Dal 10 aprile e fino al 6 maggio debutta a Napoli in prima assoluta al Teatro San Ferdinando il nuovo spettacolo scritto e diretto da Mimmo Borrelli, l’autore, attore e regista napoletano considerato tra i maggiori drammaturghi italiani contemporanei.
Lo spettacolo in versi, canti e drammaturgia in due parti, della durata di 1h e 20’ ognuna, si intitola La Cupa. Fabbula di un omo che divinne un albero, quinto lavoro dello scrittore prodotto dal Teatro Stabile di Napoli-Teatro Nazionale dopo i precedenti ‘Nzularchia (2003), ‘A Sciaveca (2006), La Madre, ’i figlie so’ piezze ’i sfaccimma (2010), Opera pezzentella, ripresa (2015).
In scena recitano lo stesso Borrelli con Maurizio Azzurro, Dario Barbato, Gaetano Colella, Veronica D’Elia, Renato De Simone, Gennaro Di Colandrea, Paolo Fabozzo, Marianna Fontana, Enzo Gaito, Geremia Longobardo, Stefano Miglio, Autilia Ranieri.

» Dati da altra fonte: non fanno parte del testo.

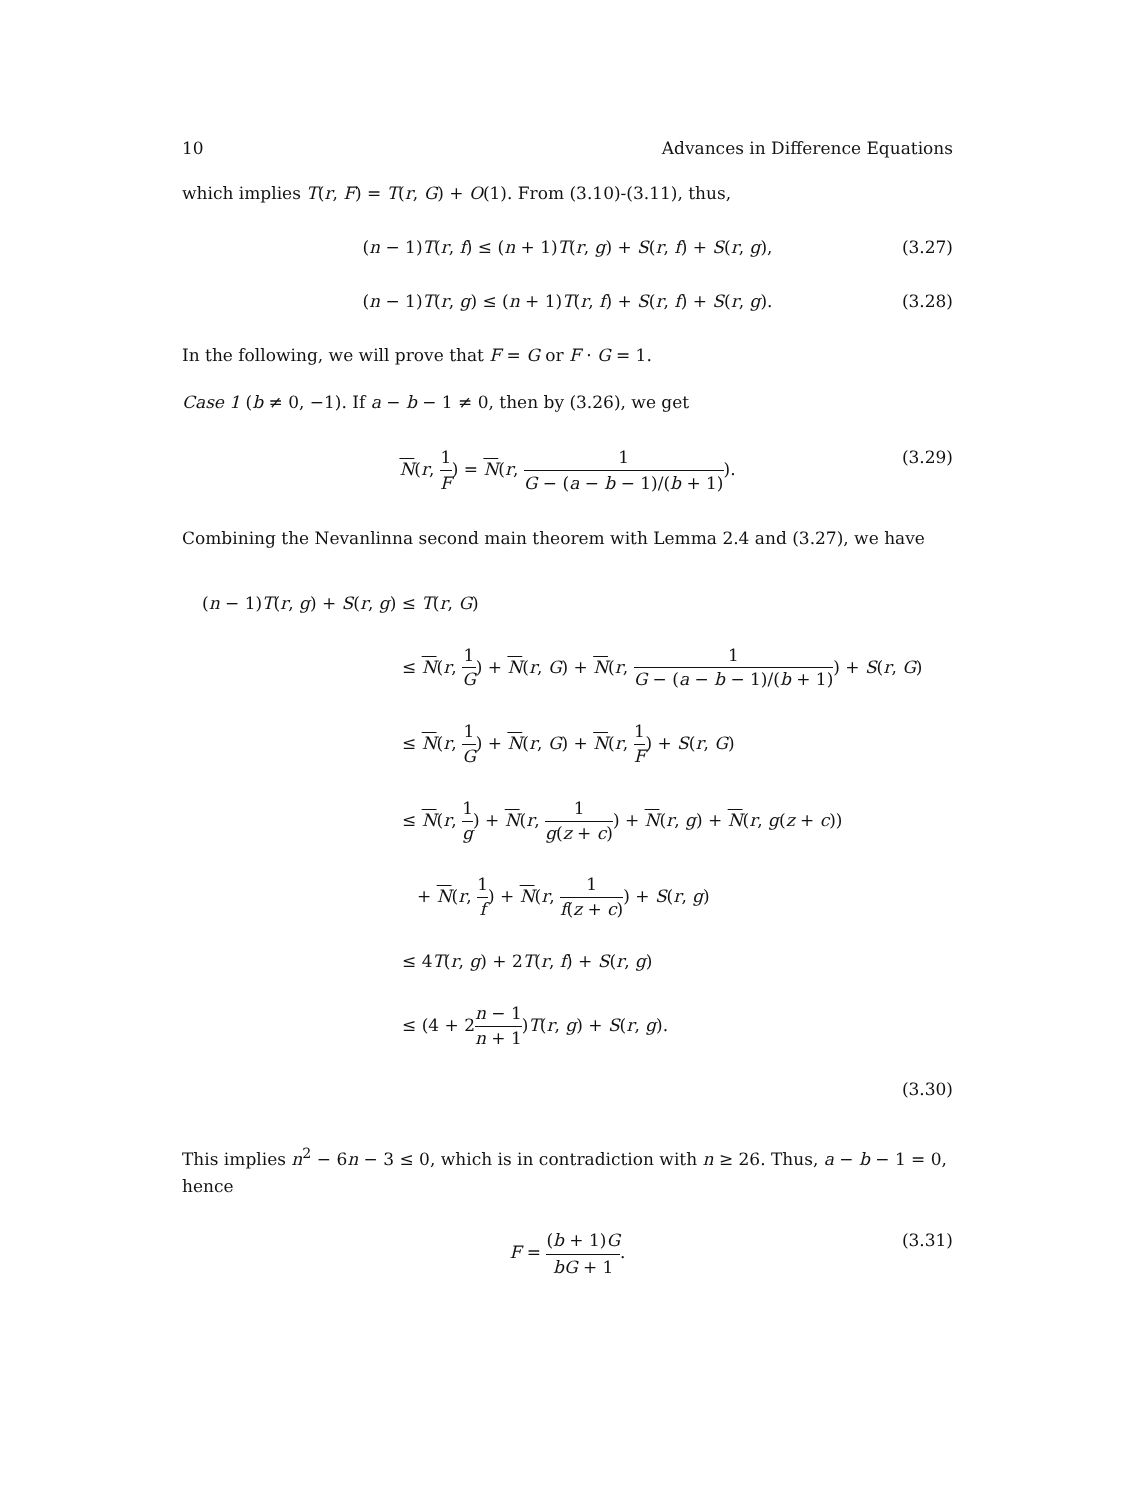10 Advances in Difference Equations
which implies T(r, F) = T(r, G) + O(1). From (3.10)-(3.11), thus,
(n − 1)T(r, f) ≤ (n + 1)T(r, g) + S(r, f) + S(r, g), (3.27)
(n − 1)T(r, g) ≤ (n + 1)T(r, f) + S(r, f) + S(r, g). (3.28)
In the following, we will prove that F = G or F · G = 1.
Case 1 (b ≠ 0, −1). If a − b − 1 ≠ 0, then by (3.26), we get
N(r, 1 F) = N(r, 1 G − (a − b − 1)/(b + 1)). (3.29)
Combining the Nevanlinna second main theorem with Lemma 2.4 and (3.27), we have
(n − 1)T(r, g) + S(r, g) ≤ T(r, G)
≤ N(r, 1 G) + N(r, G) + N(r, 1 G − (a − b − 1)/(b + 1)) + S(r, G)
≤ N(r, 1 G) + N(r, G) + N(r, 1 F) + S(r, G)
≤ N(r, 1 g) + N(r, 1 g(z + c)) + N(r, g) + N(r, g(z + c))
+ N(r, 1 f) + N(r, 1 f(z + c)) + S(r, g)
≤ 4T(r, g) + 2T(r, f) + S(r, g)
≤ (4 + 2n − 1 n + 1)T(r, g) + S(r, g).
(3.30)
This implies n<sup>2</sup> − 6n − 3 ≤ 0, which is in contradiction with n ≥ 26. Thus, a − b − 1 = 0, hence
F = (b + 1)G bG + 1. (3.31)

Le scene sono di Luigi Ferrigno; i costumi di Enzo Pirozzi; le musiche e le ambientazioni sonore sono composte ed eseguite dal vivo da Antonio Della Ragione; le luci sono di Cesare Accetta. La produzione è del Teatro Stabile di Napoli-Teatro Nazionale.
Per il 39enne drammaturgo di Torregaveta: «La Cupa determina lo “svango”, ovvero lo svuotamento, il passaggio dalla Trinità dell’Acqua (composta da ’Nzularchia; ’A Sciaveca e La Madre, ’i figlie so’ piezze ’i sfaccimma) alla Trinità della Terra, suo primo capitolo. Mentre nella precedente trilogia il flusso dell’elemento materico ruotava attorno al cardine orizzontale della maternità: dall’umidità di un’infanzia violata, rinchiusa nell’utero materno di una pioggia incessante di memorie da raccogliere nella tinozza dei ricordi da ricostruire, di ’Nzularchia; per passare all’amore impossibile violentato, inzozzato, insufflato e travolto dai fiotti ondosi del mare de la ’A Sciaveca; fino ad arrivare ad un testo che affrontasse concretamente e non per richiami di allegoria la maternità stessa, ovvero La Madre, ’i figlie so’ piezze ’i sfaccimma; in questa invece affonderò le mie peregrinanti autoanalisi, nei versi del mio inconscio e il suo affiorare in getto e spruzzo furibondo alla pagina prima, alla scena poi, senza intralcio di naturale consequenzialità e senza dunque poter prescindere dalla mia stessa carne e messa in compromissione, negli atti al presente della mia stessa vita, sulla paternità e le sue e le mie paure, non così tanto nascoste».
Un altro sorprendente viaggio nella lingua-universo di Mimmo Borrelli, unanimemente riconosciuto come uno dei maggiori autori teatrali contemporanei italiani. Una magia di suoni e visioni capaci di scuotere e di raggiungere il lato intimo dell’esistenza, attraverso una lingua che con potenza si impone all’ascolto e al senso.